**Your instructions:**
Transcribe all records exactly.

-------- Extracted material --------

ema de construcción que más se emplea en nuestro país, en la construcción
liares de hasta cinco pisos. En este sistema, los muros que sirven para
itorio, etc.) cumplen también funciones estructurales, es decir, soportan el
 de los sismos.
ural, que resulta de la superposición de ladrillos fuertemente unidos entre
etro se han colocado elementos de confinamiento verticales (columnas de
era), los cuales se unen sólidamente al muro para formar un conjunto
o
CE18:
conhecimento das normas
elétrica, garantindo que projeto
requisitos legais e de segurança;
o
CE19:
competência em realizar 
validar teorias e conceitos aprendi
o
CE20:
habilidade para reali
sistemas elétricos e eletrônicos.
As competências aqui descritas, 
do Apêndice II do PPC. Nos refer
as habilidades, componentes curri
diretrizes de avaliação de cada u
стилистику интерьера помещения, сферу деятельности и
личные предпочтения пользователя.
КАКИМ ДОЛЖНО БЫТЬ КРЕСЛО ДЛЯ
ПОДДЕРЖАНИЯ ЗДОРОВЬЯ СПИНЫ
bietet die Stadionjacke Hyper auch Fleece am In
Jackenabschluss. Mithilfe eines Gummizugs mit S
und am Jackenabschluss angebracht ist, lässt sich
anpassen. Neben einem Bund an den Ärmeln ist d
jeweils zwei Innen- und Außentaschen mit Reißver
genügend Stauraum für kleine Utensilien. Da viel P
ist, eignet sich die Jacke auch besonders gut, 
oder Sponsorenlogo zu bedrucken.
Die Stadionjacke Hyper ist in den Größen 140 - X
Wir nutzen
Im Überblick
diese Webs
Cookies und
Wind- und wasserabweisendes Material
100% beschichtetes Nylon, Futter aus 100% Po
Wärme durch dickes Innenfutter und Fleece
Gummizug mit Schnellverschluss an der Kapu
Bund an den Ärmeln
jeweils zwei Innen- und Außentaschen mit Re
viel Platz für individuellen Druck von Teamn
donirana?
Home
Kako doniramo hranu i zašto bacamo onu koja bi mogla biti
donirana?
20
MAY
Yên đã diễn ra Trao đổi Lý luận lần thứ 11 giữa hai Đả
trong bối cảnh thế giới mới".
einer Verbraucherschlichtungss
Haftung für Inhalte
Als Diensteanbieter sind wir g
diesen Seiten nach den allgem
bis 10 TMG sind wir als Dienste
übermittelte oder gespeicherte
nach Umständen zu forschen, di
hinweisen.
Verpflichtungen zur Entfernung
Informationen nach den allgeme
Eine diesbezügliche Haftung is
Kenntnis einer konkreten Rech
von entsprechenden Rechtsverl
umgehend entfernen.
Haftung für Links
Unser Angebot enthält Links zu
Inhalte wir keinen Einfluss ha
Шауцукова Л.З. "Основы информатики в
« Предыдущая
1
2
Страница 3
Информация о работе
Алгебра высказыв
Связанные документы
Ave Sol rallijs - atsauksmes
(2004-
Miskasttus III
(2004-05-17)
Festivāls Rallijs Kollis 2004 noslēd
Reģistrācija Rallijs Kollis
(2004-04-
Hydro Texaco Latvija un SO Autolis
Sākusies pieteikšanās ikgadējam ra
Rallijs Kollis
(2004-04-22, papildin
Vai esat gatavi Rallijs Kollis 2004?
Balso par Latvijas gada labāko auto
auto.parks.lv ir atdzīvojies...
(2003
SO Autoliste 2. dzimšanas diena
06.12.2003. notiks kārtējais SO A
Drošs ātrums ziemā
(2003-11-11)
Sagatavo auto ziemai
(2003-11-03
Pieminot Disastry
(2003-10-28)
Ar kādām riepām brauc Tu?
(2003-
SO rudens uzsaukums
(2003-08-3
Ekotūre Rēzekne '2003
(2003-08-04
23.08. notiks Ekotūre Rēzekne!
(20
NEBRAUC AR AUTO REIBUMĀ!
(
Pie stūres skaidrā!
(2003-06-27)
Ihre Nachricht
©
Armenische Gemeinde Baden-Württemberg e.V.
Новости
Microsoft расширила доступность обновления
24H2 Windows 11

--------

**Output for this task:**
ema de construcción que más se emplea en nuestro país, en la construcción
liares de hasta cinco pisos. En este sistema, los muros que sirven para
itorio, etc.) cumplen también funciones estructurales, es decir, soportan el
 de los sismos.
ural, que resulta de la superposición de ladrillos fuertemente unidos entre
etro se han colocado elementos de confinamiento verticales (columnas de
era), los cuales se unen sólidamente al muro para formar un conjunto
o
CE18:
conhecimento das normas
elétrica, garantindo que projeto
requisitos legais e de segurança;
o
CE19:
competência em realizar 
validar teorias e conceitos aprendi
o
CE20:
habilidade para reali
sistemas elétricos e eletrônicos.
As competências aqui descritas, 
do Apêndice II do PPC. Nos refer
as habilidades, componentes curri
diretrizes de avaliação de cada u
стилистику интерьера помещения, сферу деятельности и
личные предпочтения пользователя.
КАКИМ ДОЛЖНО БЫТЬ КРЕСЛО ДЛЯ
ПОДДЕРЖАНИЯ ЗДОРОВЬЯ СПИНЫ
bietet die Stadionjacke Hyper auch Fleece am In
Jackenabschluss. Mithilfe eines Gummizugs mit S
und am Jackenabschluss angebracht ist, lässt sich
anpassen. Neben einem Bund an den Ärmeln ist d
jeweils zwei Innen- und Außentaschen mit Reißver
genügend Stauraum für kleine Utensilien. Da viel P
ist, eignet sich die Jacke auch besonders gut, 
oder Sponsorenlogo zu bedrucken.
Die Stadionjacke Hyper ist in den Größen 140 - X
Wir nutzen
Im Überblick
diese Webs
Cookies und
Wind- und wasserabweisendes Material
100% beschichtetes Nylon, Futter aus 100% Po
Wärme durch dickes Innenfutter und Fleece
Gummizug mit Schnellverschluss an der Kapu
Bund an den Ärmeln
jeweils zwei Innen- und Außentaschen mit Re
viel Platz für individuellen Druck von Teamn
donirana?
Home
Kako doniramo hranu i zašto bacamo onu koja bi mogla biti
donirana?
20
MAY
Yên đã diễn ra Trao đổi Lý luận lần thứ 11 giữa hai Đả
trong bối cảnh thế giới mới".
einer Verbraucherschlichtungss
Haftung für Inhalte
Als Diensteanbieter sind wir g
diesen Seiten nach den allgem
bis 10 TMG sind wir als Dienste
übermittelte oder gespeicherte
nach Umständen zu forschen, di
hinweisen.
Verpflichtungen zur Entfernung
Informationen nach den allgeme
Eine diesbezügliche Haftung is
Kenntnis einer konkreten Rech
von entsprechenden Rechtsverl
umgehend entfernen.
Haftung für Links
Unser Angebot enthält Links zu
Inhalte wir keinen Einfluss ha
Шауцукова Л.З. "Основы информатики в
« Предыдущая
1
2
Страница 3
Информация о работе
Алгебра высказыв
Связанные документы
Ave Sol rallijs - atsauksmes
(2004-
Miskasttus III
(2004-05-17)
Festivāls Rallijs Kollis 2004 noslēd
Reģistrācija Rallijs Kollis
(2004-04-
Hydro Texaco Latvija un SO Autolis
Sākusies pieteikšanās ikgadējam ra
Rallijs Kollis
(2004-04-22, papildin
Vai esat gatavi Rallijs Kollis 2004?
Balso par Latvijas gada labāko auto
auto.parks.lv ir atdzīvojies...
(2003
SO Autoliste 2. dzimšanas diena
06.12.2003. notiks kārtējais SO A
Drošs ātrums ziemā
(2003-11-11)
Sagatavo auto ziemai
(2003-11-03
Pieminot Disastry
(2003-10-28)
Ar kādām riepām brauc Tu?
(2003-
SO rudens uzsaukums
(2003-08-3
Ekotūre Rēzekne '2003
(2003-08-04
23.08. notiks Ekotūre Rēzekne!
(20
NEBRAUC AR AUTO REIBUMĀ!
(
Pie stūres skaidrā!
(2003-06-27)
Ihre Nachricht
©
Armenische Gemeinde Baden-Württemberg e.V.
Новости
Microsoft расширила доступность обновления
24H2 Windows 11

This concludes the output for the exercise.